Mr. John Finlay, of Tokaora, Hawera, has done his district and the Dominion good service by his patriotic appeals for fitting recognition of those who fell in the Maori wars. A number of burial places of soldiers in the South Taranaki district were neglected or unmarked until Mr. Finlay took up the question in his excellent articles in the Hawera Star under the heading “Lest We Forget.” His appeals in the cause of those who had helped to make the country fit for white settlement were warmly supported by Mr. James Livingston, of Waipapa, and other South Taranaki residents, and the memorials at Ohawe, Waihi, and elsewhere were the result.

John Finlays are needed in other parts of the North Island. The soldiers' graves in most districts have been attended to carefully by the Department of Internal Affairs and its enthusiastic officer Miss Statham, but there are still unmarked places where soldiers were buried on the battlefields.

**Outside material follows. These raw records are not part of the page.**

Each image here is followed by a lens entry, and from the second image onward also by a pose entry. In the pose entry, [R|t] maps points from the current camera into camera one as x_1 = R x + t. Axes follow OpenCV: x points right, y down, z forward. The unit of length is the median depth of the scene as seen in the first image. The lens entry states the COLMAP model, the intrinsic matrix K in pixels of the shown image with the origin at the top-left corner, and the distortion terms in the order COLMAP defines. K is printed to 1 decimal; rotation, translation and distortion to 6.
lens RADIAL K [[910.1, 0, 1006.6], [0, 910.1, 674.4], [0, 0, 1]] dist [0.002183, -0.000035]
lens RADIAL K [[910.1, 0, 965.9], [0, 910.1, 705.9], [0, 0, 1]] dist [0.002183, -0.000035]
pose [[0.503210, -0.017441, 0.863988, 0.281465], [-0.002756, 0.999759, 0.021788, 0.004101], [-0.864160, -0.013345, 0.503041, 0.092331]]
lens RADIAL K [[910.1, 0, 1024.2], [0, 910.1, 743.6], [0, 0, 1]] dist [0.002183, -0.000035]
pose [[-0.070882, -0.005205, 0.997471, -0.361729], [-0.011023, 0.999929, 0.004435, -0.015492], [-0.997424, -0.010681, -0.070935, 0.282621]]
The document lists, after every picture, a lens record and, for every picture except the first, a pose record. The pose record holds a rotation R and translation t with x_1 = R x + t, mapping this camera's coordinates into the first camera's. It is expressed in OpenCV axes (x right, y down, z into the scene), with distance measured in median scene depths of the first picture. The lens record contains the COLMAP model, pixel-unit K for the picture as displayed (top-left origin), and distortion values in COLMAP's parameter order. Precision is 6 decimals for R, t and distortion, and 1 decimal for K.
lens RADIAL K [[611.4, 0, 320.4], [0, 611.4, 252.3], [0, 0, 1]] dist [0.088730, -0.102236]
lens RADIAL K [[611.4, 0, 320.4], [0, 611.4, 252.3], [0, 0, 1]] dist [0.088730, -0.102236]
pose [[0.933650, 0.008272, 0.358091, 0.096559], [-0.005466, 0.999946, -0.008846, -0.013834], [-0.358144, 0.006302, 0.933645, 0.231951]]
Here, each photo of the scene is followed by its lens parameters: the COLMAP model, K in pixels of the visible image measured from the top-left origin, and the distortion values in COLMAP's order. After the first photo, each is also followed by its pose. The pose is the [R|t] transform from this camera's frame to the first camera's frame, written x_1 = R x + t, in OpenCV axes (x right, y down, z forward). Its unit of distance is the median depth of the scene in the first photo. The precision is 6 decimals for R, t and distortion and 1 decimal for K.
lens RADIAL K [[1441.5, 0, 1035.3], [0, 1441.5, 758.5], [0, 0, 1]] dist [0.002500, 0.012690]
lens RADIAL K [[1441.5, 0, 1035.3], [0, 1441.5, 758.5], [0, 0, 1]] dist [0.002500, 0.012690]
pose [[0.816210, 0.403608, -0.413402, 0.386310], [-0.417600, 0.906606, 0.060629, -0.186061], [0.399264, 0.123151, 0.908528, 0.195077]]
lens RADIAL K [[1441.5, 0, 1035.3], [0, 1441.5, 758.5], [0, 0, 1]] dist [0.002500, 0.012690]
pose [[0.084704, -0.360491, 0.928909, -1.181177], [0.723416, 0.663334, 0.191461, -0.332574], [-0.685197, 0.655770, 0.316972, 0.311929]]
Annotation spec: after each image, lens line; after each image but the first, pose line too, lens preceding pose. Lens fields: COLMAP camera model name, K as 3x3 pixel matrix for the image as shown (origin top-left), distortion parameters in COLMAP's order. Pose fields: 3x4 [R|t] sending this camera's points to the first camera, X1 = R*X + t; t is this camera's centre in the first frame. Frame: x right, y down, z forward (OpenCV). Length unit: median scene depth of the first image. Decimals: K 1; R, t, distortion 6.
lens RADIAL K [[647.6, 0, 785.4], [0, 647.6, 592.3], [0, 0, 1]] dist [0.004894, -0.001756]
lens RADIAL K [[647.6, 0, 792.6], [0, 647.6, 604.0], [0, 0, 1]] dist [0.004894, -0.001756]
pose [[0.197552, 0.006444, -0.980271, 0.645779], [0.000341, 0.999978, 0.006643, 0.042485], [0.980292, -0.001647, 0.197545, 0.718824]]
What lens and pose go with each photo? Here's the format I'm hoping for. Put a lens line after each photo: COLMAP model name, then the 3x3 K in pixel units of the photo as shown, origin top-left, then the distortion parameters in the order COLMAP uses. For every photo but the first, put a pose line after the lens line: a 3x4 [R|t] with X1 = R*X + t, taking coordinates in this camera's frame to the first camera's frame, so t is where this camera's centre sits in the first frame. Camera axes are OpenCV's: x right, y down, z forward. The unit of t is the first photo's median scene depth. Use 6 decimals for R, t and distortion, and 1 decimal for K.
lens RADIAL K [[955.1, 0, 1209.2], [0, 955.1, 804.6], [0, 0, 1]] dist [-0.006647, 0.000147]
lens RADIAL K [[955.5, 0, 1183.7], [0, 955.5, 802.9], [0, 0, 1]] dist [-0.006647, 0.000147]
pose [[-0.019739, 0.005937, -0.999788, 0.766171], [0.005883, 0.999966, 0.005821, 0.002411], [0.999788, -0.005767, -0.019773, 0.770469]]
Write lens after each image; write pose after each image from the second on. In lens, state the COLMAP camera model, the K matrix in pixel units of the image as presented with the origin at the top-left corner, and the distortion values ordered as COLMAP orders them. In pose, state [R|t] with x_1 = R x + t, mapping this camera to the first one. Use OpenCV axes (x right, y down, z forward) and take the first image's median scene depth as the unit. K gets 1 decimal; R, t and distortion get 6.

Equally important is the duty of indicating in some conspicuous way the sites of notable battlefields, and also the graves, where they can be located, of the gallant Maoris in such places as Orakau. The following are the principal battlefields requiring attention, a duty devolving in the first place on the local residents; public roads in every case pass through or alongside the old fortifications:—

Puketapu pa, Lake Omapere; Rua-pekapeka; No. 3 Redoubt, Huirangi, Waitara; Rangiriri; Rangiaowhia and Hairini; Gate Pa; Sentry Hill, Taranaki; Moturoa (near Waverley, West Coast). At these places and numerous others a wayside cross or other memorial is desirable in order to indicate the sites.